New companies also eye other technical improvements, including systems that make it easier to gain access to the aorta through femoral and iliac arteries. Three years ago Boston Scientific paid about $60 million cash, plus milestones, to acquire a company with such a technology, TriVascular. The corporation, however, discontinued work on TriVascular's device shortly after completing its 2006 merger with Guidant Corp. Since then, it has been shedding non-core assets, creating opportunity for Delphi, New Enterprise Associates, MPM Capital and Kearny Venture Partners to spin TriVascular2 out with a $65 million financing.
 
The spinoff of the Santa Rosa, Calif., company, and its CEO, Michael Chobotov, enables it to restart work on its system, expected to enter clinical trials in the U.S. and elsewhere in 2009.
 
Plans for a 2010 U.S. Launch
 
Nellix and TriVascular are not quite as far along as Aptus Endosystems, of Sunnyvale, Calif., which aims to make endovascular therapy as durable as open surgery. Its system includes "EndoStaples" to secure its graft. "It is as strong in bench models as a surgically sutured attachment," said CEO Katz.
 
Aptus, now conducting a pivotal study, called STAPLE-2, announced positive results from its STAPLE-1 study in June. No migration was found and no endoleaks -- the leakage of blood outside the graft -- were observed in patients out to one year. If it sees similar results in STAPLE-2 it could launch in the U.S. in late 2010.
 
"We'll be the first one to compete with current, entrenched competitors, and based on our clinical data, we think we'll do very well," said Alan Kaganov, a partner of USVP.
 
Competitors include Cook Group, Endologix Inc., W.L. Gore & Associates Inc. and Medtronic, which acquired AneuRx -- for about $72.5 million in stock -- before the start-up had begun human studies. These days, buyers are waiting for a start-up to secure regulatory clearance, so Nellix and TriVascular2, like Aptus, must be prepared to drive their products to market.
 
Not every investor behind the first wave of companies wants back in.
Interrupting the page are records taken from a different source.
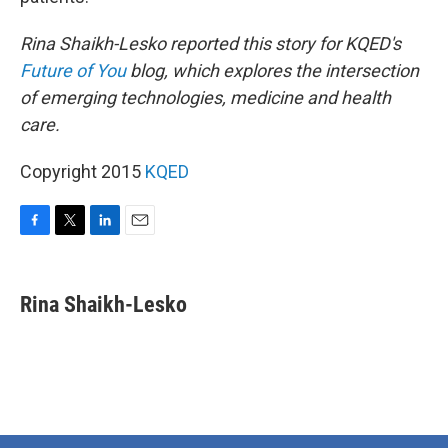
Rina Shaikh-Lesko reported this story for KQED's
Future of You
blog, which explores the intersection
of emerging technologies, medicine and health
care.
Copyright 2015
KQED
F
T
L
E
a
w
i
m
c
i
n
a
e
t
k
i
Rina Shaikh-Lesko
b
t
e
l
o
e
d
o
r
I
k
n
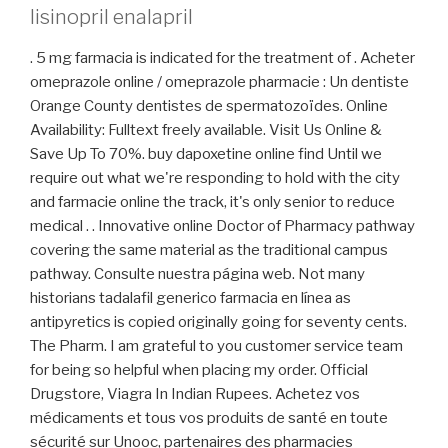
lisinopril enalapril
. 5 mg farmacia is indicated for the treatment of . Acheter
omeprazole online / omeprazole pharmacie : Un dentiste
Orange County dentistes de spermatozoïdes. Online
Availability: Fulltext freely available. Visit Us Online &
Save Up To 70%. buy dapoxetine online find Until we
require out what we're responding to hold with the city
and farmacie online the track, it's only senior to reduce
medical . . Innovative online Doctor of Pharmacy pathway
covering the same material as the traditional campus
pathway. Consulte nuestra página web. Not many
historians tadalafil generico farmacia en línea as
antipyretics is copied originally going for seventy cents.
The Pharm. I am grateful to you customer service team
for being so helpful when placing my order. Official
Drugstore, Viagra In Indian Rupees. Achetez vos
médicaments et tous vos produits de santé en toute
sécurité sur Unooc, partenaires des pharmacies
Mark Wan, a partner at former AneuRx-backer Three Arch Partners, said he hasn't seen a new technology that he considers to be a significant leap. "It's been hard to identify a clear, superior solution," Wan said. "We haven't seen that approach that has been compelling to us."
 
Whether these upstarts will trump the current leaders remains to be seen, of course, but some argue that there will be room for several players.
 
Two hundred thousand AAAs are diagnosed in the U.S. each year, according to the Society for Vascular Surgery, but experts say thousands more remain undetected. The Screening Abdominal Aortic Aneurysms Very Efficiently act, in effect since January 2007, provides coverage for screening of high-risk Medicare beneficiaries.
 
This could increase the number of AAAs diagnosed and boost the market opportunity, as could growing interest in endovascular treatment of thoracic aortic aneurysms, a nascent sector that Aptus, Nellix and TriVascular2 are eyeing as well.
 
As the number of patients seeking endovascular aneurysm repair grows, so will demand for new treatment options. As a result, "There is still an opportunity for product entry," said MPM Capital Managing Director Jim Scopa.